1. Risk Management and Trading Methodology

The video emphasizes that trading success is rarely about the strategy itself, but rather about position sizing. Many traders fail because they "revenge trade" or over-leverage after a loss.

  • The Formula: (Account Size * 1%) / (Entry Price - Stop Price) = Position Size.
  • Scalability: This rule applies regardless of account size ($5k, $25k, or $100k). By keeping risk constant at 1%, traders remove emotional decision-making and focus on the mechanics of the chart.
  • Execution: Traders are encouraged to identify their stop price before entering a trade, ensuring the 10-second execution window is used for calculation rather than impulse.

2. Market Analysis and Technical Indicators

The hosts and guest Steve Tileman discuss the importance of technical analysis in a volatile market:

  • Moving Averages: Steve uses a combination of short-term (9 EMA, 21 EMA) and long-term (50 SMA, 200 SMA) moving averages to gauge trend strength.
  • Volume Profile: Used to identify the "Point of Control" (the price level with the highest volume), which acts as a significant support or resistance zone.
  • Fibonacci Retracements: Used to identify potential stalling points in range breakouts.
  • Handling News: The consensus is to trust the technical setup and use news as a potential hedge rather than a reason to panic-sell.

3. Real-World Applications and Case Studies

  • Amazon (AMZN): The hosts demonstrated a successful short trade based on a VWAP rejection, emphasizing the importance of having the flexibility to change direction if the market sentiment shifts.
  • Tesla (TSLA): Used as an example of the dangers of "catching a falling knife." The traders noted that even with a good setup, unexpected news (e.g., reports of explosions in Iran) can cause rapid volatility, leading to stop-outs.
  • CoreWeave & Rocket Lab (RKLB): Highlighted as key stocks in the AI/Data Center ecosystem.

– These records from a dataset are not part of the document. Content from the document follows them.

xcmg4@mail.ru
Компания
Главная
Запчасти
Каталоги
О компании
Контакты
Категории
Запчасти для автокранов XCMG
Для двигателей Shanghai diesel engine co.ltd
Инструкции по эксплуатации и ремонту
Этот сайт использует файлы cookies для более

The hosts noted that even when these stocks drop on earnings, they often hold key technical levels, making them attractive for dip-buying.
  • Trade Desk (TTD): Discussed as a cautionary tale of a stock struggling to hold its 50-day moving average, with the hosts advising against trying to pick the absolute bottom.

4. Notable Quotes

  • "The setup was never the problem. The risk was the problem." — Neil
  • "Technical analysis is great because it looks backwards and then it projects forwards... the only thing that messes that up is new data in real time." — Steve Tileman
  • "Sometimes you just got to wait for the stock to tell you what it's doing." — Steve Tileman

5. Synthesis and Conclusion

The primary takeaway is that professional trading is defined by discipline and process. Whether dealing with "tape bombs" (geopolitical news) or earnings volatility, the traders advocate for:

  1. Strict adherence to the 1% risk rule to prevent account blow-ups.
  2. Trading the chart, not the P&L, by focusing on technical levels like VWAP and moving averages.
  3. Avoiding emotional reactions to news headlines, instead waiting for the market to resolve the volatility before re-entering positions.
  4. Preparation for earnings by reviewing implied moves and historical data, while acknowledging that the "first move" after an earnings report is often a trap.